TASK INSTRUCTIONS:
Restate the listing below word for word. No picture belongs in the result.

---- DATASET CONTENT

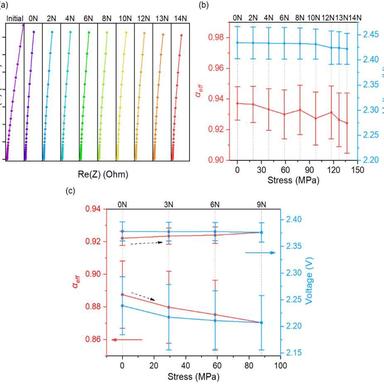
(a) The Nyquist plots of EIS spectra of the unlithiated Al foil sample under different stress conditions, with a scale of 5 × 104 Ohm for axes. (b) The averaged effective CPE exponents αeff and the averaged voltages under different stress conditions. The forces marked on the top correspond to different stress conditions. (c) The averaged effective CPE exponents αeff and the averaged voltages within elastic regime of the Al foil sample. The forces marked on the top correspond to different stress conditions.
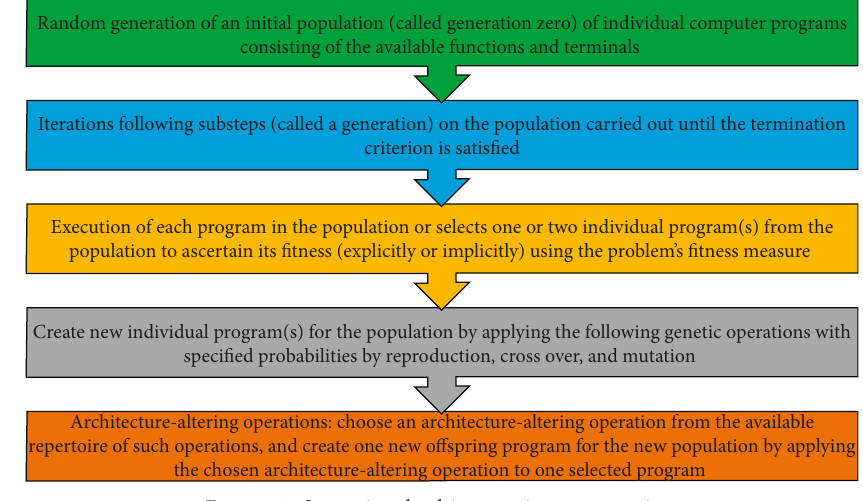
Figure 1: Stages involved in genetic programming. Table 1: Parameter setting for genetic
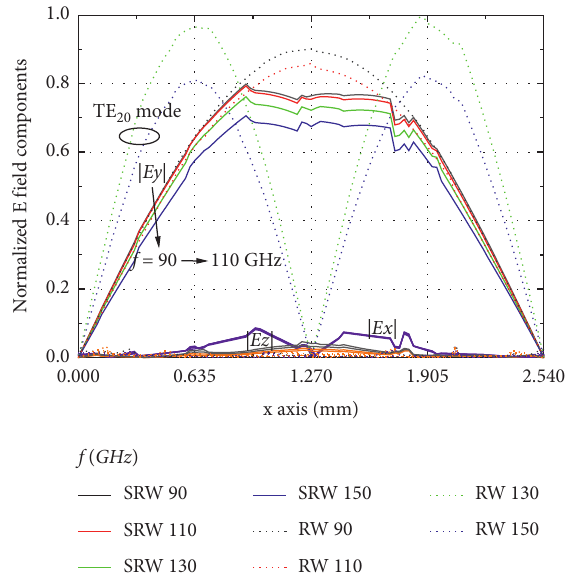
Figure 4: Normalized E field components distribution of SRW: (a) normalized | H x | and | H y | field components distribution and (b) normalized | H z | field component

--------

FINISHED EXERCISE:
(a) The Nyquist plots of EIS spectra of the unlithiated Al foil sample under different stress conditions, with a scale of 5 × 104 Ohm for axes. (b) The averaged effective CPE exponents αeff and the averaged voltages under different stress conditions. The forces marked on the top correspond to different stress conditions. (c) The averaged effective CPE exponents αeff and the averaged voltages within elastic regime of the Al foil sample. The forces marked on the top correspond to different stress conditions.
Figure 1: Stages involved in genetic programming. Table 1: Parameter setting for genetic
Figure 4: Normalized E field components distribution of SRW: (a) normalized | H x | and | H y | field components distribution and (b) normalized | H z | field component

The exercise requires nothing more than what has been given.